There is a reason that Vance will not go to Ukraine. He is an online person. Last year at the Munich Security Conference, he refused to meet Zelens’kyi, on the justification that he knew everything he needed to know already. Then he spent time on the internet in his hotel room and posted about certain adolescent concerns.
Perhaps sensing the awkwardness of his position, Vance then shifted to yelling at Zelens’kyi that he needed to thank President Trump. Zelens’kyi obsessively thanks American and other foreign leaders for their support of Ukraine. He did so during this visit to the United States as well. What Vance seemed to mean is that Zelens’kyi needed to express his thanks then and there, whenever Vance wanted, indeed right at the moment when Vance was yelling at him, and because Vance was yelling at him. Vance was demanding that Zelens’kyi thank Trump for aid that the Biden administration gave to Ukraine, and which the Trump people were threatening to take away — and indeed at that point had almost certainly already decided to take away. The Trump policy to Ukraine, as of yesterday, was something like the following: meet with Russia without Ukraine; concede to every significant Russian demand in advance of any Russian concession and without asking Ukrainians; claim that Russia and Ukraine were jointly responsible for the war; refer to Zelens’kyi as a dictator without condemning Putin; vastly overstate the extend of previous American aid; claim Ukrainian resources as compensation for that aid. In this setting, the compulsive demand for ceaseless gratitude on demand is not only unreasonable: it shifts into the abuser’s need to be portrayed by the victim as the great benefactor.

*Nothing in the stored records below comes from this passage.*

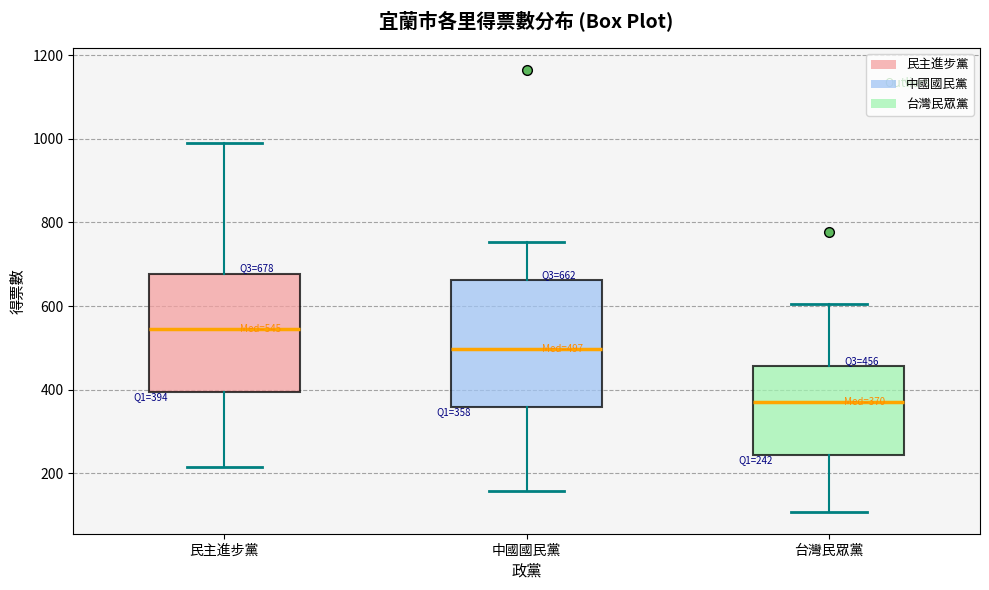

Comparing the boxes themselves (not the whiskers), which one is the tallest?

中國國民黨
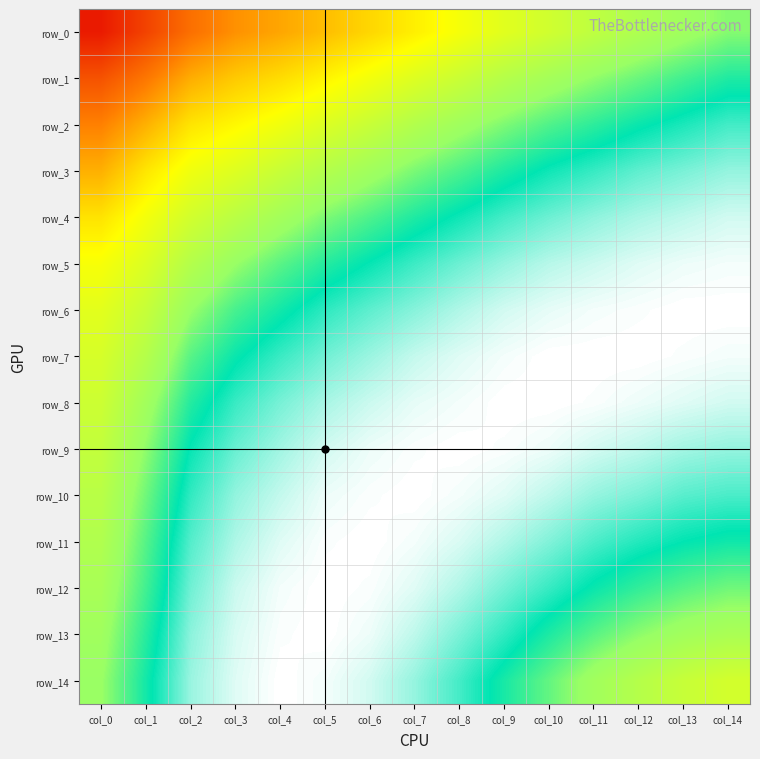

At which category is the sum across all series the highest?

col_10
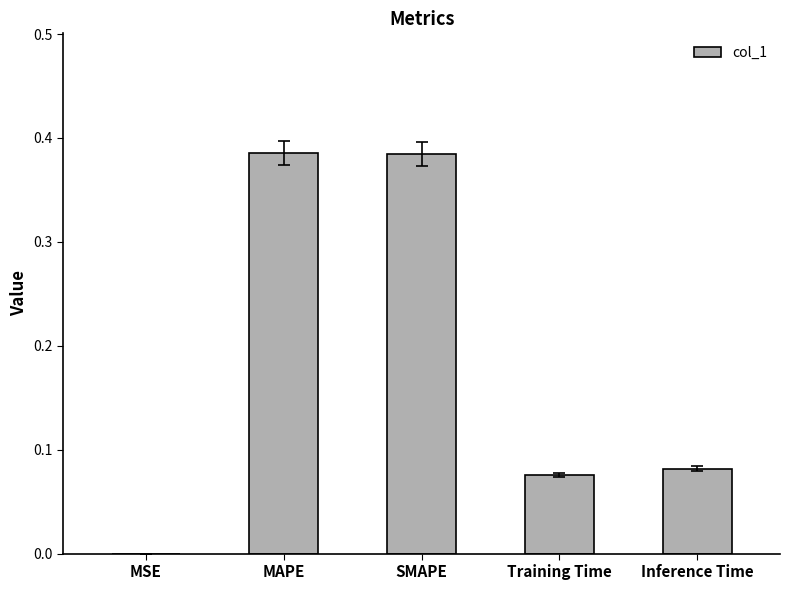

Between MAPE and MSE, which is larger?

MAPE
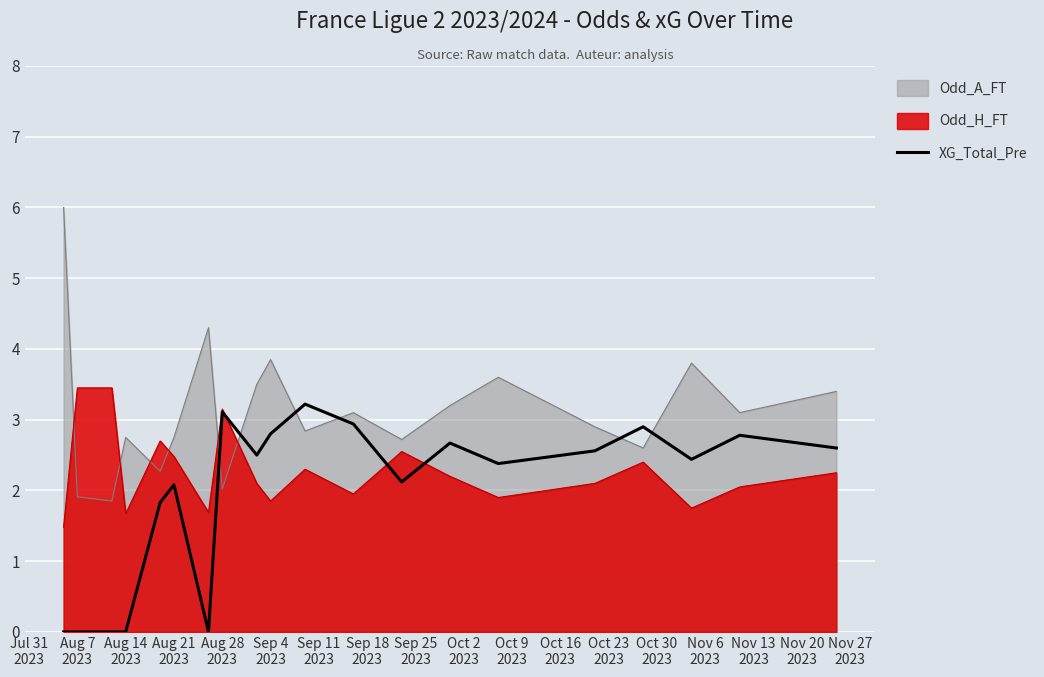

Which series has the largest total across all categories?

Odd_A_FT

No doubt Ukrainians should express their thanks to Americans. As they do. But it is illogical, to say the least, for Americans not to thank Ukrainians, or to treat their courageous president as an object of contempt. The coercive ritual of gratitude hides from Americans the basic reality of what has happened these last three years.
During this war, Ukraine has delivered to the United States strategic gains that the United States could not have achieved on its own. Ukrainian resistance gave hope to people defending democracies around the world. Ukrainian soldiers were defending the basic principle of international law, which is that states are sovereign and that borders should not be changed by aggression. Ukraine in effect fulfilled the entire NATO mission, absorbing a full-scale Russian attack essentially on its own. It has deterred Chinese aggression over Taiwan, by showing how difficult offensive operations can be. It has slowed the spread of nuclear weapons, by proving that a conventional power can resist a nuclear power in a conventional war. Throughout the war, Russia has threatened to use nuclear weapons against Ukraine, and the Ukrainians have resisted the nuclear bluff. Should they be allowed to be defeated, nuclear weapons will spread around the world, both to those who wish to bluff with them, and those who will need them to resist the bluff.
The expansion of Russian power in Ukraine would mean more killing, more rape, more torture, more kidnaping of children inside Ukraine. But it would also mean that all of the strategic gains become strategic losses. Russia, rather than being prevented by Ukraine from fighting other wars, is encouraged to start new ones. China, rather than seeing an effective coalition to halt aggression, is emboldened to start wars. American endorsement of wars of aggression leads to global chaos. And everyone who can builds nuclear weapons. That is an actual scenario for a third world war, authored by the people who scripted yesterday’s attempted mugging in the White House.
The economies of American’s present allies are at least twenty times larger than the Russian economy. And Russian trade was never very important to the United States. Why would one fight trade wars with the prosperous friends in exchange for access to an essentially irrelevant market? The answer might be that the alliance with Russia is preferred for reasons that have nothing to do with American interests.
There was a logic to what happened yesterday, but it was the logic of throwing away all reason, yielding to all impulse, betraying all decency, and embracing the worst in oneself on order to bring out the worst in the world. Perhaps Musk, Trump, and Vance will personally feel better amidst American decline, Russian violence, and global chaos. Perhaps they will find it profitable. This is not much consolation for the rest of us.